Items from a data source:
- - -

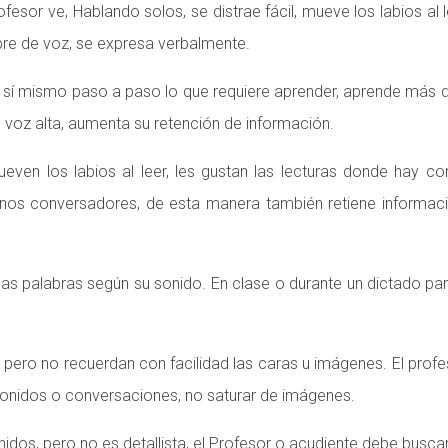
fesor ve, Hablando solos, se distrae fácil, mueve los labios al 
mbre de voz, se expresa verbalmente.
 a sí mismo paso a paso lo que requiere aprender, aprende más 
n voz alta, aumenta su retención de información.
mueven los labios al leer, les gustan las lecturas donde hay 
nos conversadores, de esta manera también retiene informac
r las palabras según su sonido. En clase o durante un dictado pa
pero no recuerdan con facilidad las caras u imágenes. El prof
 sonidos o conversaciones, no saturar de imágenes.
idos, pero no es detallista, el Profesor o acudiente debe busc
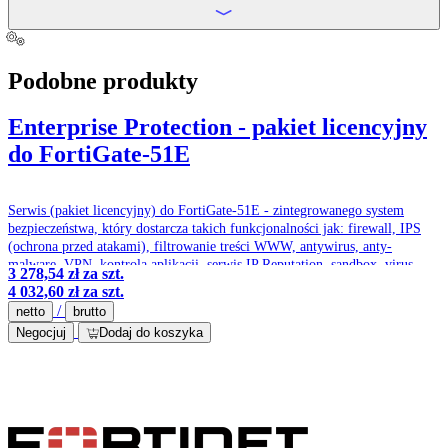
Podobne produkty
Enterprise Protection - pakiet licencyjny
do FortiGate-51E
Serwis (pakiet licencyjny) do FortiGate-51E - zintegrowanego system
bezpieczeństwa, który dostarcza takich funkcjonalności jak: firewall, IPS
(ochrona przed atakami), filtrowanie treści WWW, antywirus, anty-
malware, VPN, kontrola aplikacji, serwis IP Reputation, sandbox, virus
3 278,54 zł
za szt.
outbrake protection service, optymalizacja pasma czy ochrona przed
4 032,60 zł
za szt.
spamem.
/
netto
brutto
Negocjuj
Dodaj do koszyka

- - -

**About this task**
Only the lines from the one containing "bezpieczeństwa, który dostarcza" through the last line of the records belong in the answer, each written out exactly.

**Answer space**
bezpieczeństwa, który dostarcza takich funkcjonalności jak: firewall, IPS
(ochrona przed atakami), filtrowanie treści WWW, antywirus, anty-
malware, VPN, kontrola aplikacji, serwis IP Reputation, sandbox, virus
3 278,54 zł
za szt.
outbrake protection service, optymalizacja pasma czy ochrona przed
4 032,60 zł
za szt.
spamem.
/
netto
brutto
Negocjuj
Dodaj do koszyka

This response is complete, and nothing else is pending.